▸ WHAT YOU WILL DO:
1) Can you repeat the piece on safety culture in vegetation management word for word, starting at "In early 2019, after" and ending at "level of maturity."?
2) Could you continue the piece on safety culture in vegetation management with the next part, picking up after its final sentence?
═══ GIVEN PASSAGE ═══
Resilient

Next in Vegetation Management: Expanding Safety Maturity to “Resilient”

June 21, 2021
Learn about the emerging approaches for managing safety that expand organizational safety cultures to include resiliency.

In early 2019, after years of challenging ourselves and deliberating the best way to inspire and measure a culture of safety, the UAA Safety Committee published a detailed, self-assessment tool that identified three broad categories that help define a safety culture (i.e., leadership, quality control and safety compliance) along with a series of attributes that enable safety professionals to rate their company’s level of maturity.

This article presents a review of emerging approaches for managing safety that expand organizational safety cultures to include resiliency. In this article, we introduce the “adaptive age” of safety[1] which transcends all other approaches without discounting them but rather that builds upon them. The adaptive age embraces an alternative paradigm that safety is achieved by managers and workers a) adapting to changing circumstances and b) learning from successful performance (i.e., what went right versus what went wrong). The adaptive age requires a change in perspective from human variability as a liability that needs to be controlled to human variability as an asset to leverage in creating safety.
═══ INFORMATION SUPPLIED ═══
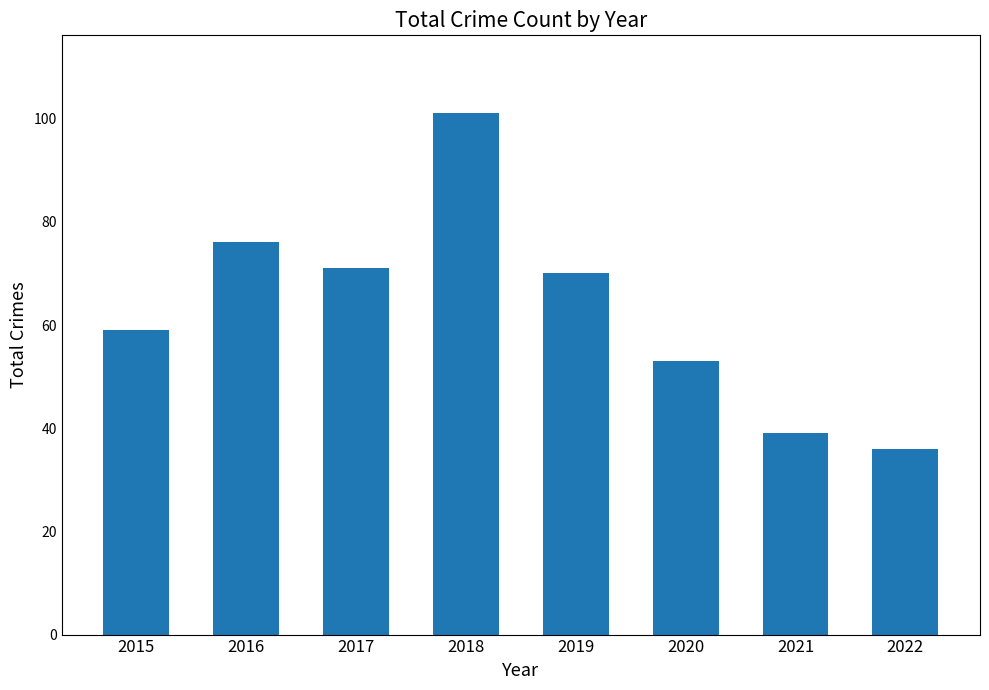

How many data points are less than 70?

4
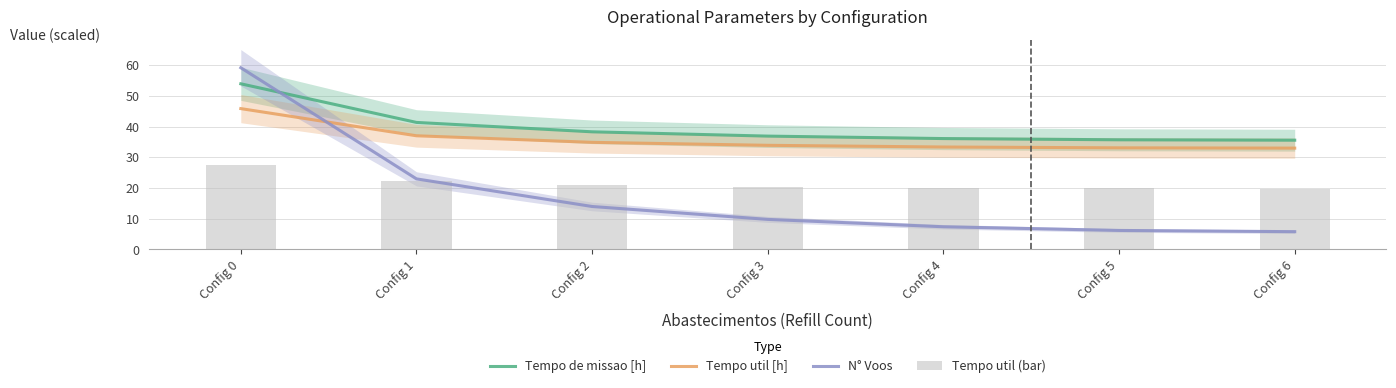

How many distinct data groups are displayed?

4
═══
▸ ACTIVITY ANSWERS:
1)
In early 2019, after years of challenging ourselves and deliberating the best way to inspire and measure a culture of safety, the UAA Safety Committee published a detailed, self-assessment tool that identified three broad categories that help define a safety culture (i.e., leadership, quality control and safety compliance) along with a series of attributes that enable safety professionals to rate their company’s level of maturity.

2)
Throughout this article, we rely heavily on The Forge Works Map[2] which is freely available to the public and offers a blueprint to breaking through a safety performance plateau. In short, The Forge Works Map describes three approaches to working safely:

  1. Compliant: adhering to safety processes and practices to meet, for example, OSHA and regulatory requirements. This approach focuses on standardizing safety requirements and creates alignment between processes and requirements.
  2. Leading: promoting a positive safety culture through leadership behaviors and risk management. This approach creates alignment between people.
  3. Resilient: focusing on “how work is done” including anticipating potential operational scenarios. In this approach, safety is an emergent property of the organization and system (where safety management = work management). This approach creates alignment between safety and work. Given the strength of the UAA self-assessment tool on addressing compliance and leadership, in this article we turn our focus to resilience and applying the concepts of Resilience Engineering to the safety practices of utility vegetation management.

SENIOR LEADERSHIP AS SERVANT LEADERS 
Q:  How do senior leaders talk about safety and how are their actions perceived by others?

A: In resilient organizations, leadership is focused on understanding and serving the needs of others. Crew members are recognized as the experts and partners in creating safe outcomes. In highly variable work environments like utility line clearance, the safety adage shifts from “all injuries are preventable” to “what can we learn about our close calls and injuries with serious injury potential to apply going forward?” We move from a focus on post-incident, root cause analysis and automatic suspensions to conducting learning teams, gathering stories, and treating team members as experts of the work. Accordingly, the conversations shift from asking “why did this happen?” and assigning blame. This was a gift – a lesson we can all learn from.

STRATEGY
Q:  What triggers safety improvements and what is the focus of plans and actions?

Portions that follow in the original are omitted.